In the comments to Ken's nifty post below about the Olympus Pen, a reader named Antony Sheperd asked, parenthetically, "how many camera designers can people name? I can think of Barnack and Maitani."
Barnack...that got me to thinking. Barnack is well known, and always gets the credit for the Leica. Rightly so, of course. But no one ever mentions Willi Stein.
Barnack's line of Leicas was long-lasting and had many offshoots, ending with the magnificent IIIg (designed by Adam Wagner) which stayed in production until 1960 and has never been anything but prized.
So who was Willi Stein? He was the designer of the M3. To be more precise, Stein designed the camera; he and Ludwig Leitz designed the rangefinder; Heinrich Schneider and Willi Keiner engineered the finder optics; and Hugo Wehrenfennig was responsible for the M bayonet. (This information comes from Erwin Puts.)
The M3 was the noble progenitor of most of the Leica M rangefinders that came after it, with the exception of the M5 and the CL, or "compact Leica," which spun off the mysterious probably-Japanese, maybe-a-little-bit-German CLE (compact Leica electronic). I don't know who was responsible for the M5 (I'm sure I'm about to find out), but Stein designed the CL too. Willi Stein's M3 design is still very much in evidence in the M8 and the new M9. They are very different cameras, of course, but they pay homage every which way to Herr Stein's design. His line of Leicas has lasted longer even than Barnack's. They've been around for more than 55 years now.
And apart from that, the M3 has only the classic folding wooden-and-brass field view camera to compete with it for the title of the prettiest camera ever made. And quite possibly the title of most significant, too.
Let's not forget Herr Barnack. But when the subject of camera designers comes up, perhaps we should spare a thought for the oft-overlooked Willi Stein once in a while, too.
Featured Comment by Marc Rochkind: "And, of course, Masahiko Fuketa, designer of the Nikon F."
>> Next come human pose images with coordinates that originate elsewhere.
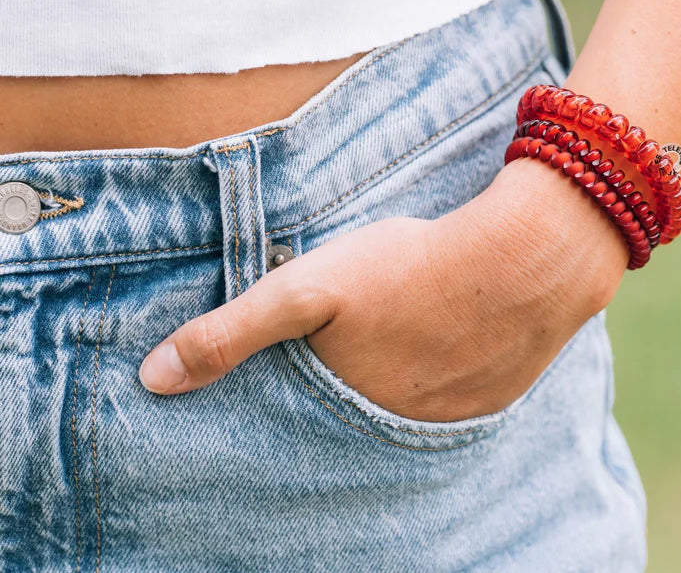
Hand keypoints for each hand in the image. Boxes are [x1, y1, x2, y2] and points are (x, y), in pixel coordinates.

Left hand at [138, 157, 627, 421]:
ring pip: (409, 403)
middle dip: (347, 387)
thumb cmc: (411, 267)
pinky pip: (457, 393)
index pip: (302, 420)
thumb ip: (232, 332)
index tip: (298, 367)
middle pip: (357, 413)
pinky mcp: (497, 392)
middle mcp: (401, 426)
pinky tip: (446, 338)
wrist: (524, 257)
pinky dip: (444, 372)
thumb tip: (153, 379)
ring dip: (400, 379)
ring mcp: (456, 414)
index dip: (293, 391)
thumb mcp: (306, 288)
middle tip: (352, 351)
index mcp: (351, 406)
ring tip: (397, 343)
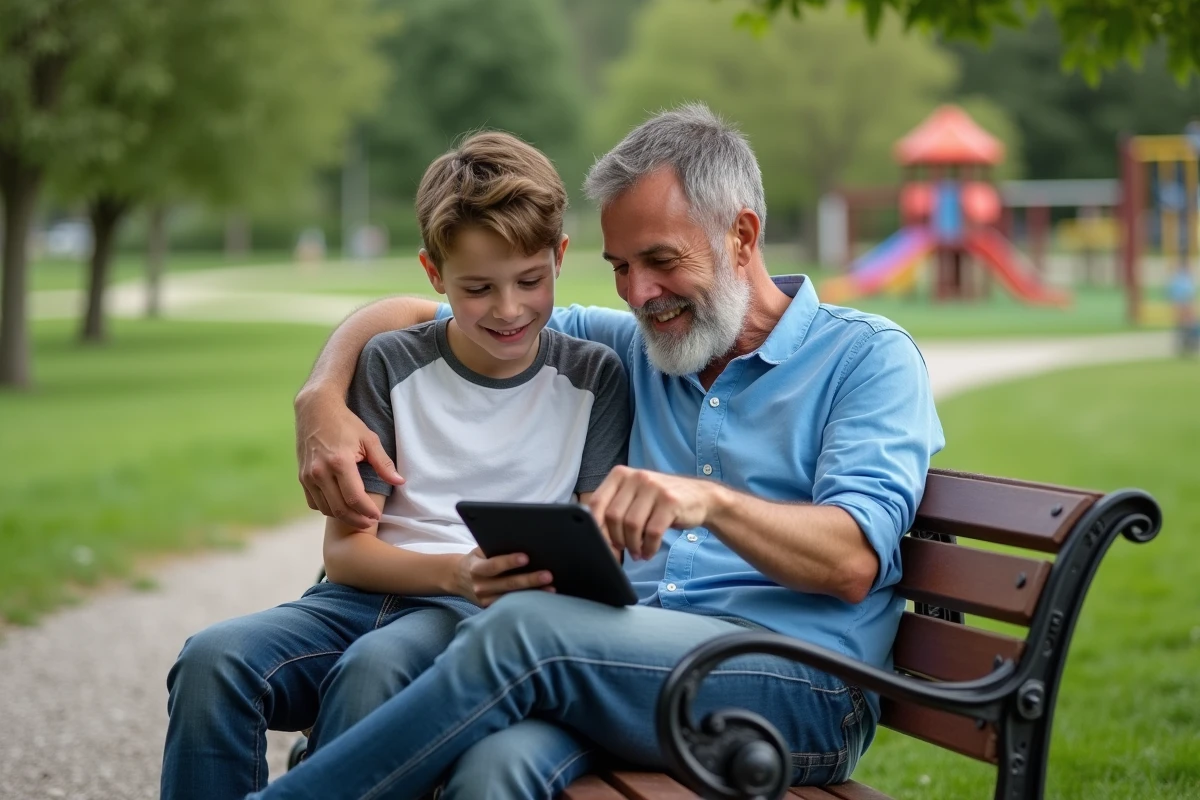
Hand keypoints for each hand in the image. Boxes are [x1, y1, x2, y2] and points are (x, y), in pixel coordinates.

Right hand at [296, 389, 403, 528]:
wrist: (315, 410)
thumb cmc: (346, 423)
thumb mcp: (369, 439)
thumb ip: (384, 463)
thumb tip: (400, 482)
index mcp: (339, 462)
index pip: (354, 498)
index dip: (367, 511)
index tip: (377, 516)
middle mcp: (320, 471)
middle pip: (339, 509)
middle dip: (357, 520)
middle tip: (370, 522)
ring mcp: (308, 475)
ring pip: (326, 508)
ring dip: (342, 517)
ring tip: (358, 516)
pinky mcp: (301, 477)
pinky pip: (314, 502)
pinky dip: (327, 508)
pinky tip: (340, 505)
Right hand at [453, 548, 553, 607]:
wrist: (458, 577)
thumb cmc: (477, 559)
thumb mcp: (480, 550)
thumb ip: (496, 547)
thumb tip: (522, 539)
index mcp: (475, 568)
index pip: (493, 566)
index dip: (509, 561)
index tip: (526, 557)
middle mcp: (480, 586)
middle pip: (508, 584)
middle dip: (529, 579)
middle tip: (548, 575)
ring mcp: (485, 600)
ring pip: (512, 598)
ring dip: (533, 593)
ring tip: (551, 588)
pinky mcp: (492, 608)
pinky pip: (511, 606)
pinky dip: (528, 602)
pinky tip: (542, 598)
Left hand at [586, 466, 718, 560]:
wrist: (700, 497)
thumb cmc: (661, 502)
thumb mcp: (635, 497)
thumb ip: (615, 509)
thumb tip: (595, 537)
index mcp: (621, 474)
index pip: (596, 503)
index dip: (595, 528)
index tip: (601, 544)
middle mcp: (636, 476)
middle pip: (613, 516)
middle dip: (616, 540)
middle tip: (623, 550)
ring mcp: (654, 487)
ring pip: (631, 525)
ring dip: (633, 545)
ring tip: (638, 552)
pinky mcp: (670, 501)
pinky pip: (652, 532)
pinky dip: (648, 547)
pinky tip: (649, 551)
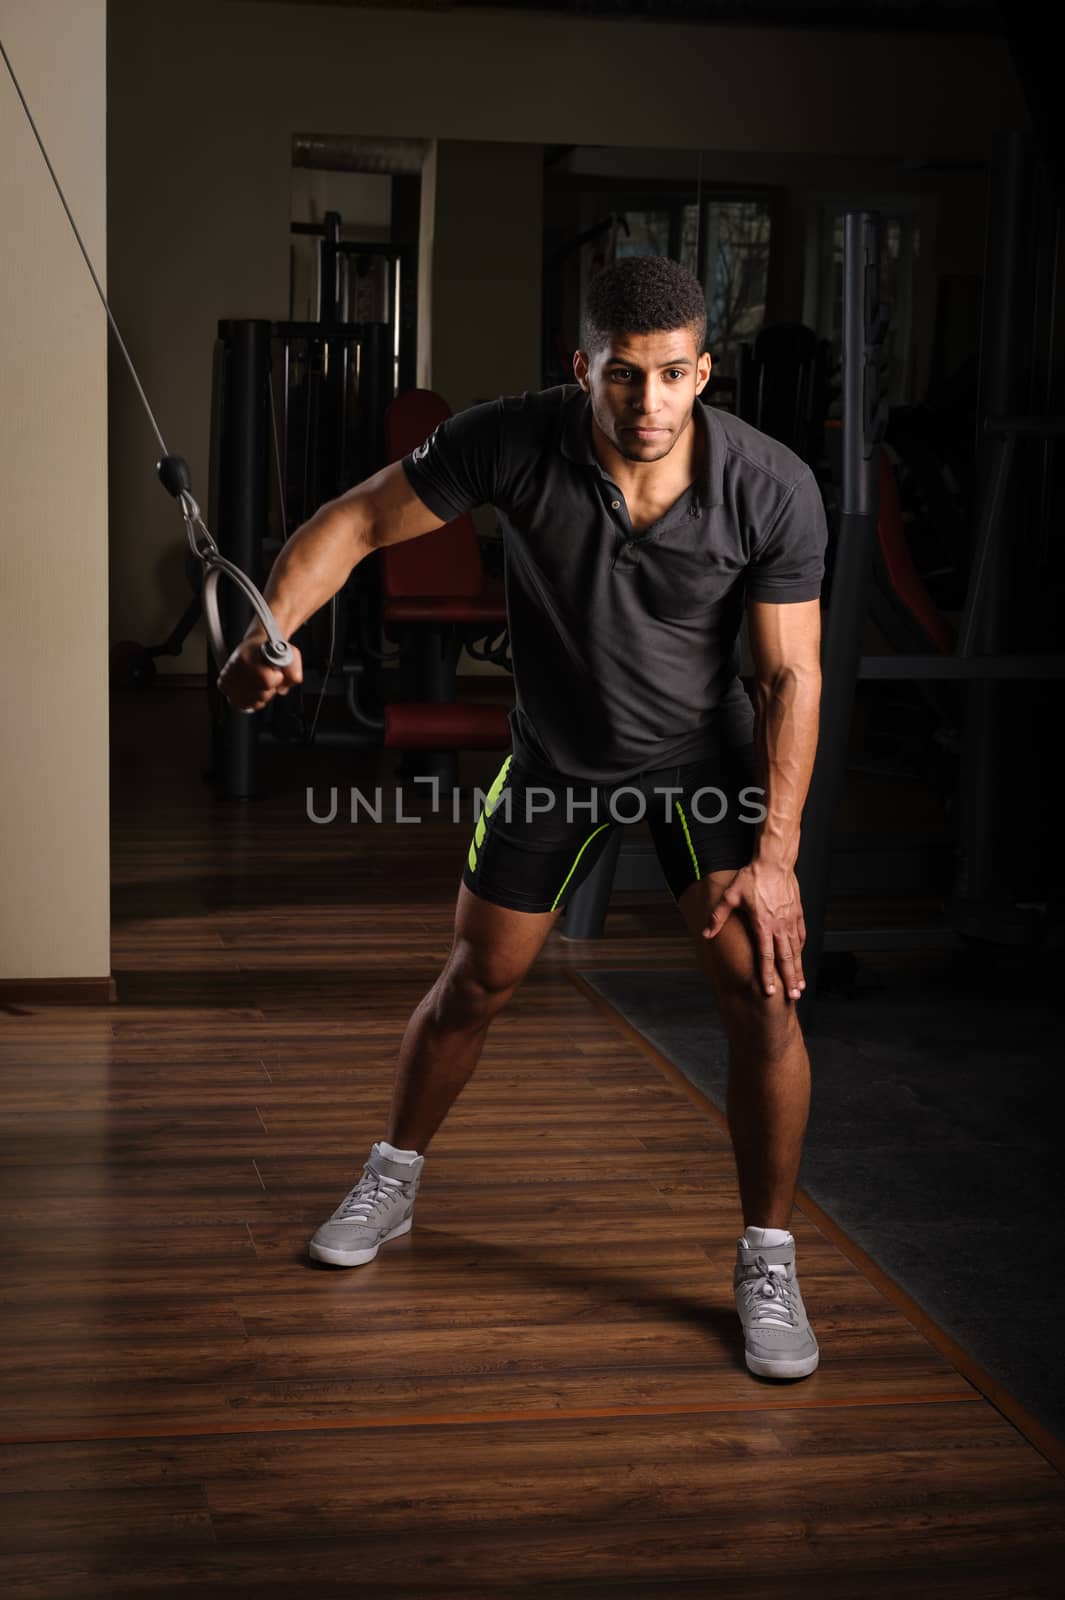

Featured Comment by Chris Lucianu: "What about the most obvious name: Victor Hasselblad? By the way, this page shows Victor Hasselblad and Reinhold Heidecke (of Franke & Heidecke, makers of the legendary Rollei) taking pictures of each other."
Reinhold Heidecke and Victor Hasselblad taking pictures of each other, from hasselbladhistorical.eu
Featured Comment by Eamon Hickey: "Lots of really significant camera and lens designers aren't well known to the public because, beginning in the 1950s especially, so many of them were Japanese. And aside from Olympus's promotion of Maitani, the Japanese optics and camera companies generally follow traditional Japanese cultural norms and do not single individuals out for special recognition.
"One such person who, if he were German or American, would be known worldwide is Nikon's Zenji Wakimoto, who has to rank as one of history's great lens designers. (A Google search will turn up a little bit of info about him.) He was the lead designer on many of Nikon's most famous camera lenses from the 1950s and 1960s, but he also designed the Ultra Micro-Nikkors of the 1960s and '70s, which were industrial process lenses that were the highest resolution lenses ever made at that time.
"The Ultra Micro Nikkors evolved into today's lenses for steppers, which are without question the highest precision optics ever put into regular production. A modern top-end stepper lens can resolve a line about 1/1000th the width of a human hair; they can weigh a ton or more and can be 5 ft. long by 2 ft. in diameter, and cost several million dollars apiece."
Featured Comment by David Goldenberg: "A remarkable camera designer who hasn't been mentioned here so far is Emanuel Goldberg (no relation, so far as I know). Goldberg was the head of Zeiss Ikon in the early 1930s, before escaping from the Nazis and making his way to what was then Palestine. At Zeiss Ikon, he designed the original Contax, elements of which were copied in the Nikon rangefinder cameras of the 1950s, and eventually wound up in the Nikon F (such as the removable back).
"But, the Contax was only a very small part of his career. He worked on sensitometry and aspects of cinematography, including sound tracks.
"One of the most interesting things that he did was to devise, in the 1931, a scheme for indexing microfilm data with marks on the film edges that could be read by a photosensor. This may have been the earliest implementation of electronic indexing. In 1945, the American scientist Vanevar Bush published a very influential article, entitled 'How we may think,' that described a very similar, but hypothetical, data retrieval machine, which many people consider the conceptual ancestor of hypertext. But, Goldberg's much earlier version has never received much attention.
"Information about Goldberg can be found at a web page maintained by Michael Buckland, who has studied his work and written a book about it."